Please reproduce the entries word for word, from the very beginning through the line that contains "v(-19.97, 280.88) *", including that line. Leave the pictures out of your answer.

***

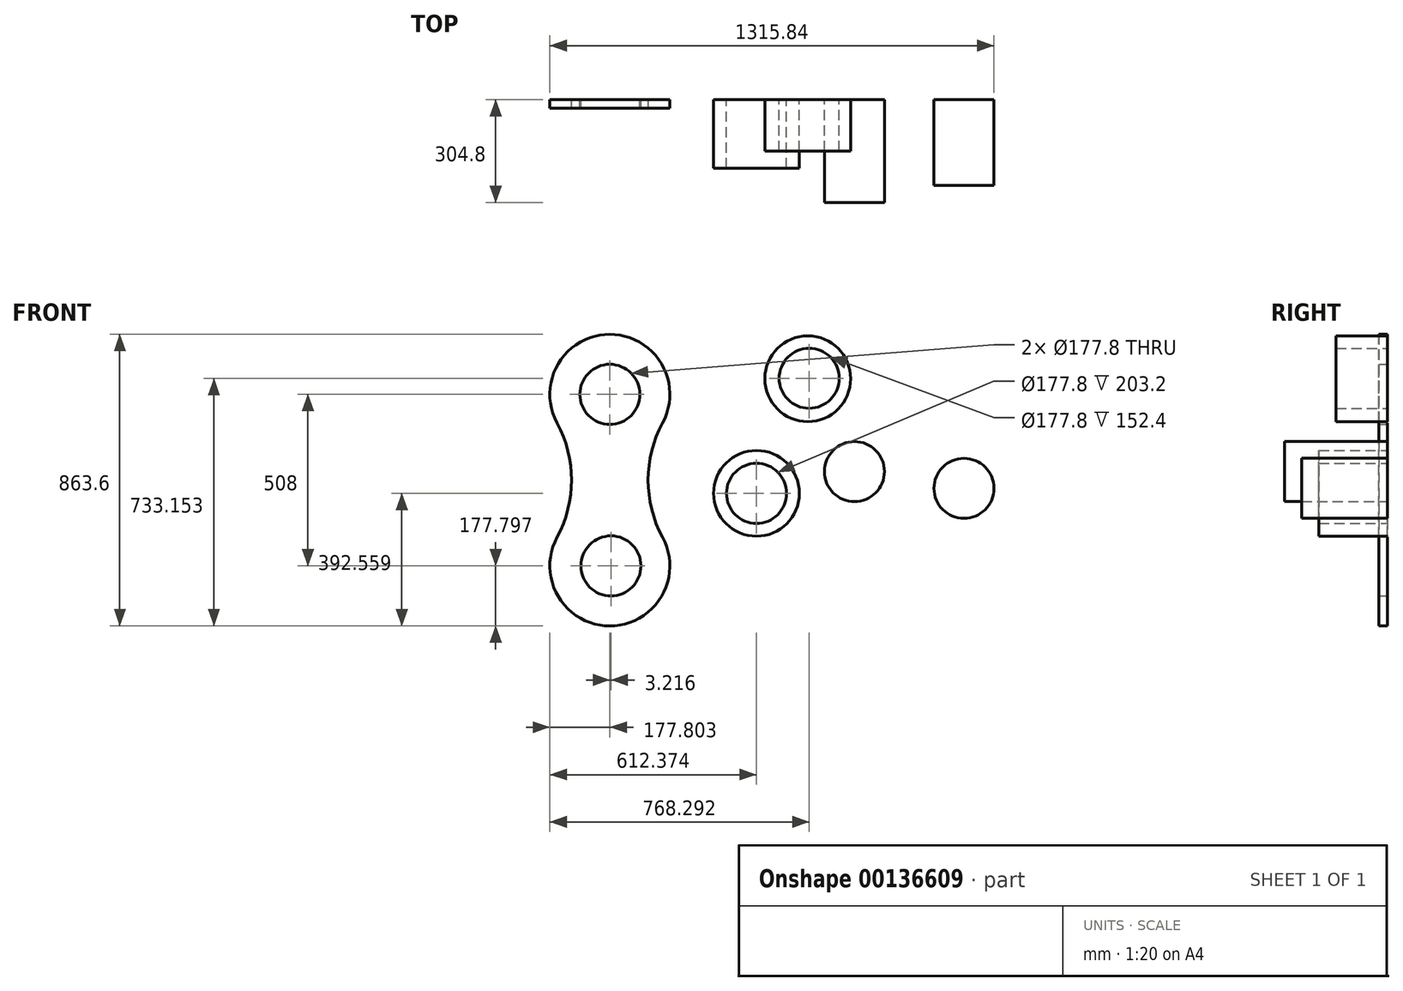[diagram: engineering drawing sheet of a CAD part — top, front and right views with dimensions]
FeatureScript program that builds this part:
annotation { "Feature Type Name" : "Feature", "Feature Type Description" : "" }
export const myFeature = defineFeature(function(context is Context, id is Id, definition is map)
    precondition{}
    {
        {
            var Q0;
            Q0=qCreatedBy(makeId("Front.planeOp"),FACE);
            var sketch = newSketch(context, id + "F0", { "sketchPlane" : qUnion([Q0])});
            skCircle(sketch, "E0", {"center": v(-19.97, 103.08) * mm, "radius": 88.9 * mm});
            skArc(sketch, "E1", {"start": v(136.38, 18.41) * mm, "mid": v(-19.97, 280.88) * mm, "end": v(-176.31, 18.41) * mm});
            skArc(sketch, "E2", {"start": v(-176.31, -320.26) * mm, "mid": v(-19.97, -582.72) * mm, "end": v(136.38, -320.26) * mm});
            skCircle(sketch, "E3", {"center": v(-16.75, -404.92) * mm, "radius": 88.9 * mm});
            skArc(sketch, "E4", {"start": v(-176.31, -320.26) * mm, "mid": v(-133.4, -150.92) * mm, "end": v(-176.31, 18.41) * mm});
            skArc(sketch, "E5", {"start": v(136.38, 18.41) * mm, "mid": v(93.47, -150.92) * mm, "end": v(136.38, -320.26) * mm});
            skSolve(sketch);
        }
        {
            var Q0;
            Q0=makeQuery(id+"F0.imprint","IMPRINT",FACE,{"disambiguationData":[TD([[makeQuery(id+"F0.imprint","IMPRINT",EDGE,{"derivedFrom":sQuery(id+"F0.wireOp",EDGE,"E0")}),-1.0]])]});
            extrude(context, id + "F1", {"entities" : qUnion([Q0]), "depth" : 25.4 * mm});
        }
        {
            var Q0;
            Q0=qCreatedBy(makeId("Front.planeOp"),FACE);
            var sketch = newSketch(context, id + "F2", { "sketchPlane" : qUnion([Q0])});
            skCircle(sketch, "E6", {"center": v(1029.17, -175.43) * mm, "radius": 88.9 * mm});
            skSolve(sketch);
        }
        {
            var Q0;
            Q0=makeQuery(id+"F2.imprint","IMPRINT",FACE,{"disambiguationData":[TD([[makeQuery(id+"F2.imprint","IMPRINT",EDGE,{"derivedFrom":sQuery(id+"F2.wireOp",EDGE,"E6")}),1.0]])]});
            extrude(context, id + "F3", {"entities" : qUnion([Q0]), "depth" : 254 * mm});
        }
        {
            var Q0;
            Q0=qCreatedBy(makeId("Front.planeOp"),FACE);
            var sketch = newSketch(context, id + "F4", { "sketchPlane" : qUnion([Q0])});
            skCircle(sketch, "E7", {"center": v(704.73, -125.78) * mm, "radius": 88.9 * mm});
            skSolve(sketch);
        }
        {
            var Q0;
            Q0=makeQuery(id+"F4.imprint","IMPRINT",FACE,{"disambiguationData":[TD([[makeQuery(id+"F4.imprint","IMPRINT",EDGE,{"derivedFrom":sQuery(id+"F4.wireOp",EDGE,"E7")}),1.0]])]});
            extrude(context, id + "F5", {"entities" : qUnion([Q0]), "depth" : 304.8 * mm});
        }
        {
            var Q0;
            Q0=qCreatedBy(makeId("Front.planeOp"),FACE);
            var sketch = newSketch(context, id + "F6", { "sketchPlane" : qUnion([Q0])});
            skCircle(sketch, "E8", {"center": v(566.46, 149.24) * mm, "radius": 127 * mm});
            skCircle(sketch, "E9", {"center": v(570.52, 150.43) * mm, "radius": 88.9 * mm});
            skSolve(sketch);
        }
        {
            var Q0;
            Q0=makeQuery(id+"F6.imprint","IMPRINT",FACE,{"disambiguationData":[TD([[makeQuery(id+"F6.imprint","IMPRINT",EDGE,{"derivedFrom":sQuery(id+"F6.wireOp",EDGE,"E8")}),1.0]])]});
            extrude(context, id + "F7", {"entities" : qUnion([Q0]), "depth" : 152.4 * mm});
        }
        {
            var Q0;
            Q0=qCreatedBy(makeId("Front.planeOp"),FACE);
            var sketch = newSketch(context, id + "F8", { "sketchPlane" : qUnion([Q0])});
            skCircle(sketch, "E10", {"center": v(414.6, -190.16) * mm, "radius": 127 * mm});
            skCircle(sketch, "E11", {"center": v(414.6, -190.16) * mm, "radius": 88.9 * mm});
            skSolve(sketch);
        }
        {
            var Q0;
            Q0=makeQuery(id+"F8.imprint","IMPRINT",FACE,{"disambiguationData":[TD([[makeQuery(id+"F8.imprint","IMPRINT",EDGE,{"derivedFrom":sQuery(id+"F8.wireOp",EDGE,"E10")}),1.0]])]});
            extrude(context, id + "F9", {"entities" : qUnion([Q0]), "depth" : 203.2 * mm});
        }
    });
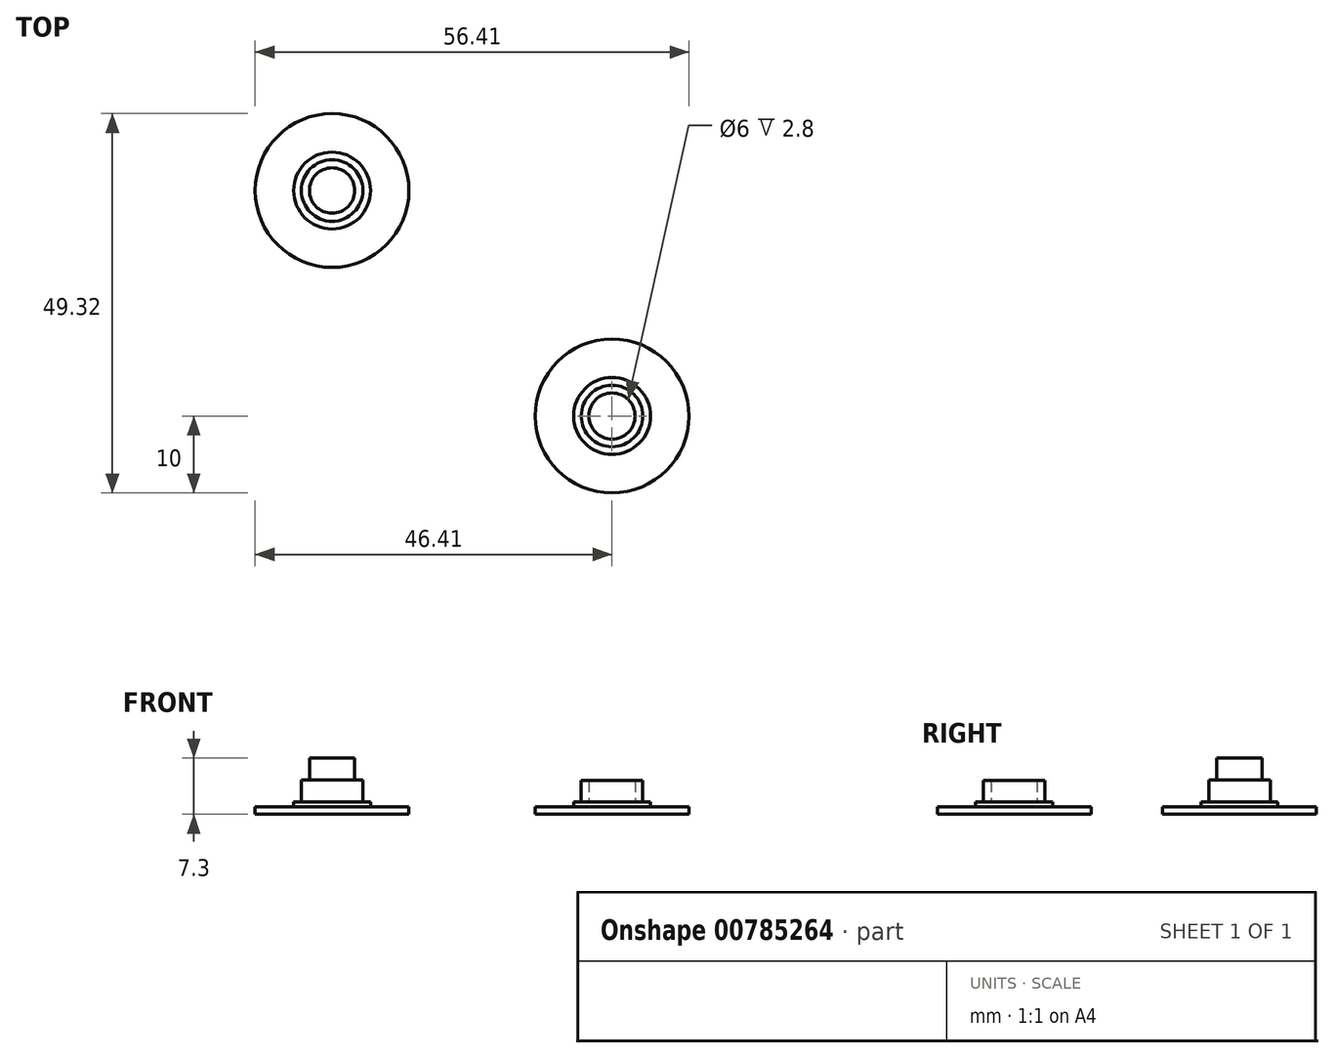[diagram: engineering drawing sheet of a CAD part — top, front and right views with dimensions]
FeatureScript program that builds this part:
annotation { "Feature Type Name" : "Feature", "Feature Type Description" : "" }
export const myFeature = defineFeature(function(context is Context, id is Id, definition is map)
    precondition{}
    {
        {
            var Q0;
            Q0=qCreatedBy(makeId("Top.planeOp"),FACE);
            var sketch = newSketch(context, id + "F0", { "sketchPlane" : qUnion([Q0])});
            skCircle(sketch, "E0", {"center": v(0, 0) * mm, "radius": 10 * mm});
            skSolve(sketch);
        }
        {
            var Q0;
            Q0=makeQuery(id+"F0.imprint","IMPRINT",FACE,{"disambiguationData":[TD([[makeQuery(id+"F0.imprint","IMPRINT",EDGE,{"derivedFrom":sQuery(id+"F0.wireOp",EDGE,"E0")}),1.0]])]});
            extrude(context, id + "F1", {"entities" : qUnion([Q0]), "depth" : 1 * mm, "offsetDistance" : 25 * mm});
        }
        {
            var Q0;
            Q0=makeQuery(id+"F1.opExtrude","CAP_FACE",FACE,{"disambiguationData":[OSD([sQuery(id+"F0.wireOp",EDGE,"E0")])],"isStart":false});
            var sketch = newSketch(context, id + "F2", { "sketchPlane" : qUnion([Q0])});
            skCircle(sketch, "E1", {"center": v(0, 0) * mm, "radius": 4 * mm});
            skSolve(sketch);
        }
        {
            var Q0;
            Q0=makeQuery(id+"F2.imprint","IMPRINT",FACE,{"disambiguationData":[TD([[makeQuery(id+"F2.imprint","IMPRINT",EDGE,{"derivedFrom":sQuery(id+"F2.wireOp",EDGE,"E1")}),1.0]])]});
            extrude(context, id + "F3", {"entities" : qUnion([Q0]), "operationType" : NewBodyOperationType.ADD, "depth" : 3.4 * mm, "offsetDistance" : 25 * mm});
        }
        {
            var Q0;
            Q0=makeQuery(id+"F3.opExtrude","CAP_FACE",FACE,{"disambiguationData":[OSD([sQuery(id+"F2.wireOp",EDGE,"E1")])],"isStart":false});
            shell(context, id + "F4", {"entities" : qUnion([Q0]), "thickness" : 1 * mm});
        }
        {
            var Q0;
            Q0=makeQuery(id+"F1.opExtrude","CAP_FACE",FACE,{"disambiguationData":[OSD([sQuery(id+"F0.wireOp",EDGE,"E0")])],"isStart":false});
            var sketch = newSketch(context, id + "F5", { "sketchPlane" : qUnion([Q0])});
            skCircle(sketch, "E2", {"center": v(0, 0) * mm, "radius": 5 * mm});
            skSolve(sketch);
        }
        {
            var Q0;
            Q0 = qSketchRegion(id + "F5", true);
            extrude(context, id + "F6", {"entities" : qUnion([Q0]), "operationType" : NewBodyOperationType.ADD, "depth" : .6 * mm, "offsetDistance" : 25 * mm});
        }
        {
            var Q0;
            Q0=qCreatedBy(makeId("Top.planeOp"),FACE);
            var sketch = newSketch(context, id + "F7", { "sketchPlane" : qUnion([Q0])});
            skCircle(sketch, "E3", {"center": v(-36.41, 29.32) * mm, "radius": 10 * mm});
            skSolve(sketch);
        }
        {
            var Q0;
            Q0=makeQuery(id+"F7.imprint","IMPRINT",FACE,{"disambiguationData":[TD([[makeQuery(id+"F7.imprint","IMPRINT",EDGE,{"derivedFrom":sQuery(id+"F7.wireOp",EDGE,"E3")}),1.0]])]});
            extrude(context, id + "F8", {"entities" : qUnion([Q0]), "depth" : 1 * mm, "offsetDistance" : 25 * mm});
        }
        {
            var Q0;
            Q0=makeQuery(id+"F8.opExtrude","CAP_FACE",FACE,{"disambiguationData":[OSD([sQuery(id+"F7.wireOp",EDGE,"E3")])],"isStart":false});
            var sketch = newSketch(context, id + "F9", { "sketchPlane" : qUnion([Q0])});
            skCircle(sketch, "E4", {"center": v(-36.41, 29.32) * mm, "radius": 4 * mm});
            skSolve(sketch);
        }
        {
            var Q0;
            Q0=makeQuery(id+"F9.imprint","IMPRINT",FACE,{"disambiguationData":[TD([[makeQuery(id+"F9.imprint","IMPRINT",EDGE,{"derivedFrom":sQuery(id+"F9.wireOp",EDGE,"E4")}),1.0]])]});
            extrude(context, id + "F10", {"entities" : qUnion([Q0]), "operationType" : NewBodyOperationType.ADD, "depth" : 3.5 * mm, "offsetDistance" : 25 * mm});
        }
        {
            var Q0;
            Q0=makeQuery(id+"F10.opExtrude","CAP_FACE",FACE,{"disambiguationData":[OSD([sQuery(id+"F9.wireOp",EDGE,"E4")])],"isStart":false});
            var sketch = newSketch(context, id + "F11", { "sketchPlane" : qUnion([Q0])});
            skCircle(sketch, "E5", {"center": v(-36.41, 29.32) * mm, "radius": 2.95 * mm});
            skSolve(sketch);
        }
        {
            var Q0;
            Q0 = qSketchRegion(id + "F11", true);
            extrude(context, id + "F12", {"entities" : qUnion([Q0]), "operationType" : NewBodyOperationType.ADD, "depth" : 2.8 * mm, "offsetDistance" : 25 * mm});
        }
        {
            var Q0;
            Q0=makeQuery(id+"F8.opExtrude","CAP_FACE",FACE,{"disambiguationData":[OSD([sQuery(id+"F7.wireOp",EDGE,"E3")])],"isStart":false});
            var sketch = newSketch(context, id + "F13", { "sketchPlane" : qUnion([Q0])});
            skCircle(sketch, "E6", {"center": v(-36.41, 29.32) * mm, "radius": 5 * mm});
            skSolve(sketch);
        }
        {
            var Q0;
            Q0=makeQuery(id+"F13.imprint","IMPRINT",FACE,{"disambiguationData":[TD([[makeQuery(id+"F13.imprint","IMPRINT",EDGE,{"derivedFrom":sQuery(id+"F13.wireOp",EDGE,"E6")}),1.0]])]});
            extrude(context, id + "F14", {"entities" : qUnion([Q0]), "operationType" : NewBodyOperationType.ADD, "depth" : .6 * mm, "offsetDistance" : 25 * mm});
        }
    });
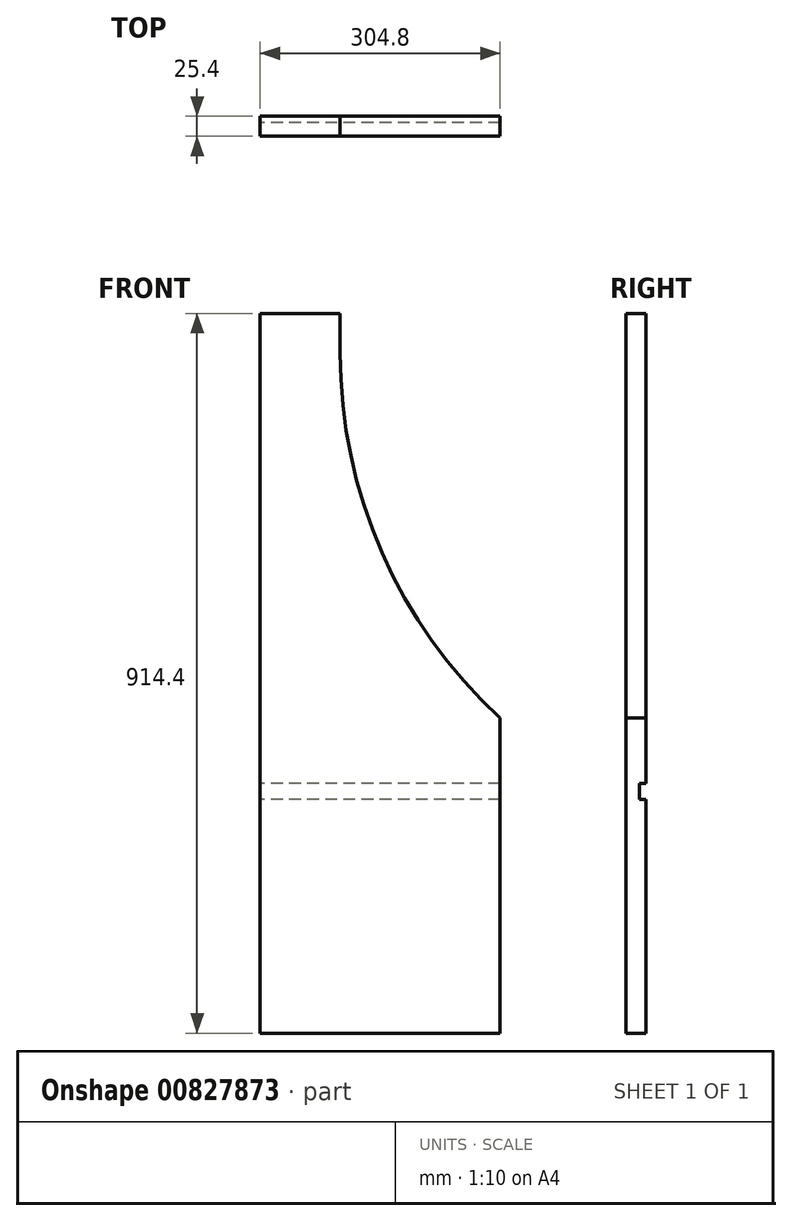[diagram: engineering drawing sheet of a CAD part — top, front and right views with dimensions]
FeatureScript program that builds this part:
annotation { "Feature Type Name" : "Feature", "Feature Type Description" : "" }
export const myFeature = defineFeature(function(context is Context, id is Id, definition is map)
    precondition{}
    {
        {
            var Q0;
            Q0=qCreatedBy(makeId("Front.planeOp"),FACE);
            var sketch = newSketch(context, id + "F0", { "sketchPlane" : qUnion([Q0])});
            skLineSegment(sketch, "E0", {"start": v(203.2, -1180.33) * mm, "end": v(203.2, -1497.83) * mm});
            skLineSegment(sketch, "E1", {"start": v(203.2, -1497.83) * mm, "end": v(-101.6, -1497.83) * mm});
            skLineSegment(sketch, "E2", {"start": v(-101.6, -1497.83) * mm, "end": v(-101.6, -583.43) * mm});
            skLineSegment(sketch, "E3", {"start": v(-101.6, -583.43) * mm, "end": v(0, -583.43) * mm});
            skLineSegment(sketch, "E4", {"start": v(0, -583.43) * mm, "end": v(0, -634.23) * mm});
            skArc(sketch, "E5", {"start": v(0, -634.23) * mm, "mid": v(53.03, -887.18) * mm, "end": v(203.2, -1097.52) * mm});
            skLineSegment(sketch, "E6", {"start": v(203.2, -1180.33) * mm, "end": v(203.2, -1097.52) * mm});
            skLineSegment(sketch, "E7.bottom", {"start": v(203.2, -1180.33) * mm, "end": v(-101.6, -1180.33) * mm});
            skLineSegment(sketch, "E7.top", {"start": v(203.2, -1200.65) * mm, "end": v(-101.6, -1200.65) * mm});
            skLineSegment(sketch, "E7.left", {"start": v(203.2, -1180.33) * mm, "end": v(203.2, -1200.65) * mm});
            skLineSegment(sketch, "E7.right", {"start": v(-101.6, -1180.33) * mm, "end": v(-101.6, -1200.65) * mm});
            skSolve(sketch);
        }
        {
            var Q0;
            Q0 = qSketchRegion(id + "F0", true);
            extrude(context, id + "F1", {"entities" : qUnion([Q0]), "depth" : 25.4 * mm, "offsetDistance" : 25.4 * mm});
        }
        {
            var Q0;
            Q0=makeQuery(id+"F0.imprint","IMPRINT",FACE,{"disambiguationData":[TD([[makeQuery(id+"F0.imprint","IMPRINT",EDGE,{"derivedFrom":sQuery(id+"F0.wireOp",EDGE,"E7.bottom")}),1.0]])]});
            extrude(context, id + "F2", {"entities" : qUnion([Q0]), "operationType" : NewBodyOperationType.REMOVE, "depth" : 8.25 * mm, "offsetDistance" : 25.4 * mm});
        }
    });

***

EXPECTED ANSWER ::
[diagram: engineering drawing sheet of a CAD part — top, front and right views with dimensions]
FeatureScript program that builds this part:
annotation { "Feature Type Name" : "Feature", "Feature Type Description" : "" }
export const myFeature = defineFeature(function(context is Context, id is Id, definition is map)
    precondition{}
    {
        {
            var Q0;
            Q0=qCreatedBy(makeId("Front.planeOp"),FACE);
            var sketch = newSketch(context, id + "F0", { "sketchPlane" : qUnion([Q0])});
            skCircle(sketch, "E0", {"center": v(-19.97, 103.08) * mm, "radius": 88.9 * mm});
            skArc(sketch, "E1", {"start": v(136.38, 18.41) * mm, "mid": v(-19.97, 280.88) * mm, "end": v(-176.31, 18.41) * mm});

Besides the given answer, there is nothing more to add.